* _What is being asked_: Reproduce all of the data that follows, character for character.

──────────

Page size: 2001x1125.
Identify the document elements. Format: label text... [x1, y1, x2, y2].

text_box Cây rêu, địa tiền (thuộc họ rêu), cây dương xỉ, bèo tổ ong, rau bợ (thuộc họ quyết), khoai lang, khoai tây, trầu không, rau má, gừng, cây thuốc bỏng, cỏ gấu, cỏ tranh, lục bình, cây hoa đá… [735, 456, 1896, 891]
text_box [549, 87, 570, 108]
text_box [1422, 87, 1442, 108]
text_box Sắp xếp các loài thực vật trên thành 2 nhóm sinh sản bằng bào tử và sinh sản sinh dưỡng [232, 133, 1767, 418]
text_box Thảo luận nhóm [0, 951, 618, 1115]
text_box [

──────────

* _Written response_:
Page size: 2001x1125.
Identify the document elements. Format: label text... [x1, y1, x2, y2].

text_box Cây rêu, địa tiền (thuộc họ rêu), cây dương xỉ, bèo tổ ong, rau bợ (thuộc họ quyết), khoai lang, khoai tây, trầu không, rau má, gừng, cây thuốc bỏng, cỏ gấu, cỏ tranh, lục bình, cây hoa đá… [735, 456, 1896, 891]
text_box [549, 87, 570, 108]
text_box [1422, 87, 1442, 108]
text_box Sắp xếp các loài thực vật trên thành 2 nhóm sinh sản bằng bào tử và sinh sản sinh dưỡng [232, 133, 1767, 418]
text_box Thảo luận nhóm [0, 951, 618, 1115]
text_box [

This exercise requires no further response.